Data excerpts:
▬▬▬▬▬▬
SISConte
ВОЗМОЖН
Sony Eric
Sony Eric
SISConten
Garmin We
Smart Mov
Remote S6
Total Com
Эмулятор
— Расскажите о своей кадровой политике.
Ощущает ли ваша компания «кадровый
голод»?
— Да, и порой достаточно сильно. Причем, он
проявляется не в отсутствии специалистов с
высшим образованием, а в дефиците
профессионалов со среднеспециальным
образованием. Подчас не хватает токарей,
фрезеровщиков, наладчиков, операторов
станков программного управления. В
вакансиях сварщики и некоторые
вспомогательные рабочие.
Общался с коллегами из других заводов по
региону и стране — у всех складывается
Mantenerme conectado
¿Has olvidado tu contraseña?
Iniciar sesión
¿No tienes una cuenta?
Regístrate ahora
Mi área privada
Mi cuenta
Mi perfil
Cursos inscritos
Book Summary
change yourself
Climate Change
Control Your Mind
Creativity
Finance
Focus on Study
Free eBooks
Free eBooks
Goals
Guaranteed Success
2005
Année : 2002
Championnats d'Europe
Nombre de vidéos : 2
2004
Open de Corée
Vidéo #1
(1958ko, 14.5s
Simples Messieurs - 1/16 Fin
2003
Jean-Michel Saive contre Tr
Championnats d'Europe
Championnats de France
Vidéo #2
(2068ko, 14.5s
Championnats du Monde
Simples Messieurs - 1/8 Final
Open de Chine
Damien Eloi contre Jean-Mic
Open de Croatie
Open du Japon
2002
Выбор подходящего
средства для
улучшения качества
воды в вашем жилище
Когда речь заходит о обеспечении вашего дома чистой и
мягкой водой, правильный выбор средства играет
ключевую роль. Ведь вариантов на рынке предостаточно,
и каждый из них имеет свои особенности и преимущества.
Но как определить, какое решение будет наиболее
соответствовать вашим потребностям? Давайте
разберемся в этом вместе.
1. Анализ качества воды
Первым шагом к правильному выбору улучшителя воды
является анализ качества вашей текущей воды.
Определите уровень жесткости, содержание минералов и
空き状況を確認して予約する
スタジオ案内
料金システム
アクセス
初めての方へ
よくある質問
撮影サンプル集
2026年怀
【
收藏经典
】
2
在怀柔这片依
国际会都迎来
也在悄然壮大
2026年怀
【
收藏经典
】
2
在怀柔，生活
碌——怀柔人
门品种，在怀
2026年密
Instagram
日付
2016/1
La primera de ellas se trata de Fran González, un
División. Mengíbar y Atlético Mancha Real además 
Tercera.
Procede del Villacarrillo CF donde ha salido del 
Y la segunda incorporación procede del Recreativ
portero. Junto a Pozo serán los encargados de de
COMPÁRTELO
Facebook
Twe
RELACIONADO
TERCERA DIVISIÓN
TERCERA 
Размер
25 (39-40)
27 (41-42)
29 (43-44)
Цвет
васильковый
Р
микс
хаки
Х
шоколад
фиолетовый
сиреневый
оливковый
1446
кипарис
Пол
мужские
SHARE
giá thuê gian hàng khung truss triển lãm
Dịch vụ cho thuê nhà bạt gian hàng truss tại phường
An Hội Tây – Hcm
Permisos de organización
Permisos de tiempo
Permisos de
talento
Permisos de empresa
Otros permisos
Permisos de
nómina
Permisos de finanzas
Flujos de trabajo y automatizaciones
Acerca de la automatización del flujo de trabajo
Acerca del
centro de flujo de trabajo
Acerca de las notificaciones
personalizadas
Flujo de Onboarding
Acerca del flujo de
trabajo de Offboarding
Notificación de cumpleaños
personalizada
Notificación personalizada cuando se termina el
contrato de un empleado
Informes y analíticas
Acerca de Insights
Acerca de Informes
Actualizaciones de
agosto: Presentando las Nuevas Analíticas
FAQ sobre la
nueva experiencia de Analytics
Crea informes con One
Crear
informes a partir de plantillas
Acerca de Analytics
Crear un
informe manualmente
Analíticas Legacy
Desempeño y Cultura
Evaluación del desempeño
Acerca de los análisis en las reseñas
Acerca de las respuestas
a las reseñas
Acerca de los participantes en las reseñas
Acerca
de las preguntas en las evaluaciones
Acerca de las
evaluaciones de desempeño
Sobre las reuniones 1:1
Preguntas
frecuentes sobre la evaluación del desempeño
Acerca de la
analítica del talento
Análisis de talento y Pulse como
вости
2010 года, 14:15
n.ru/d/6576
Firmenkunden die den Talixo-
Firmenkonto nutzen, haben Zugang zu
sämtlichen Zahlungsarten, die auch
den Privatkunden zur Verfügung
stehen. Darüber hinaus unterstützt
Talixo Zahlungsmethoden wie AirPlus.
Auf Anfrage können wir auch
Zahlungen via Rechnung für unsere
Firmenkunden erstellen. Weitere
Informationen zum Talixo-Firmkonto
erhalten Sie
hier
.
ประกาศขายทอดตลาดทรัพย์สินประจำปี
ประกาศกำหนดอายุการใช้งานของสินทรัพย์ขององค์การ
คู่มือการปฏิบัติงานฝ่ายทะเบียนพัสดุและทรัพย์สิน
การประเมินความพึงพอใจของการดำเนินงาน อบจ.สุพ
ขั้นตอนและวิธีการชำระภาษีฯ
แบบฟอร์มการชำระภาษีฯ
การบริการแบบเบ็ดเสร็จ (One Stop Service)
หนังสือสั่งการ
▬▬▬▬▬▬
### Your task
In the records above, find each line with the word "auch" and copy it.

### Result for this task
sämtlichen Zahlungsarten, die auch
Auf Anfrage können wir auch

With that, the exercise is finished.